Text for analysis below:

The Gender Revolution, Televised began as a layman’s rumination on gender identity—what it
means, what it does, how it starts. I suppose it was also fueled by my
pessimistic view that whenever society has an opportunity to learn some great
lesson, it typically squanders it, focusing instead on rants and curiosities.
That’s certainly been true for pretty much any racial, religious, or
gender-based scandal in recent history.
That being said, the closet optimist
in me still believes that lost opportunities can be—and often are—internalized
in our collective self, the way a fledging student might seem to ignore a
teacher’s advice, only to employ it later without even realizing it. There’s
some precedent for this. For instance, the Dred Scott case, the Scopes Trial,
and Plessy v. Ferguson all initially reached shameful conclusions, though their
legacy sparked a positive reversal.
Obviously, the poem’s title is a nod
to Gil Scott-Heron’s socially scathing, pulse-quickening piece, The Revolution Will Not Be Televised, first
recorded in 1970, which itself begins with an acknowledgment of that
frustrated, counter-culture anthem coined by Tim Leary a few years earlier: Turn on, tune in, drop out.
I love addressing social issues in
poems, but nobody really wants to hear a bunch of dry, imageless pontifications,
whether they agree with them or not. So especially when it comes to modern
poetry, I think it’s a matter of retraining the pipe-smoking, analytical brain
to do what children do with ease—that is, be visual. Seize and keep hold of the
primal thread afforded by imagery and scene, regardless of whatever else
wanders in. While this particular poem began as a rumination, I didn’t even
realize at first what I was ruminating on; I just had the silly image of
bowties on an ultrasound, and the question of how society might respond to such
a thing.

End of Text for analysis.
Dataset excerpt below:

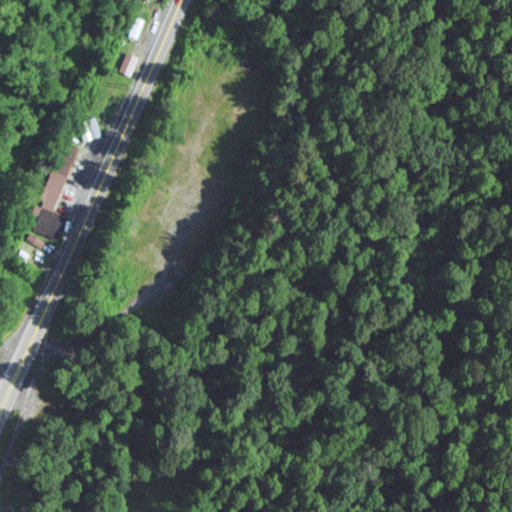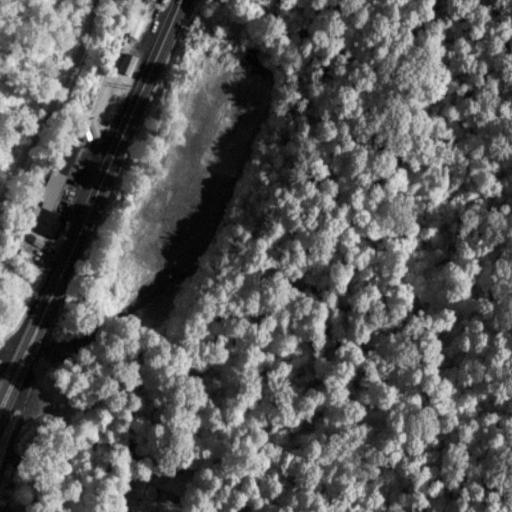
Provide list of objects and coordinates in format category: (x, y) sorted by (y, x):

End of Dataset excerpt.

### Actions to take
[A] Condense the paragraph of the commentary on The Gender Revolution, Televised that begins "That being said, the closet optimist," keeping its main facts.
[B] Write the next part of the commentary on The Gender Revolution, Televised, picking up after its final sentence.
The data have nothing to do with the commentary on The Gender Revolution, Televised.

### Written answers
[A] Despite this pessimism, the writer quietly believes that society often absorbs missed lessons later, much as a student may seem to ignore a teacher's advice but then use it without realizing. The Dred Scott case, the Scopes Trial, and Plessy v. Ferguson serve as precedents: each first reached a shameful conclusion, yet their legacy sparked a positive reversal.

[B]
Smarter minds than mine have
scratched themselves raw, trying to decide whether gender identity is a wholly
social construct or is, on some level, as immutable as race. I don’t claim to
be an expert on much of anything, but I do
think that complex issues and disquieting social hypocrisies (and apathies)
can often be understood simply by replacing certain variables with absurd
exaggerations, similar to how satire works. Thus, in certain settings, even something
as innocuous as a bowtie could ignite the same aggression, anxiety, and
short-sightedness as a foreskin. But great or small, it’s also true that instinctual,
misguided rushes to judgment can still be a catalyst for change, given time.
Also, I hate bowties. But hey, other
people love them, so I must be missing something.
_____________________________________________________________
Michael Meyerhofer's poem, "The Gender Revolution, Televised," appeared in Issue 55 of Hayden's Ferry Review.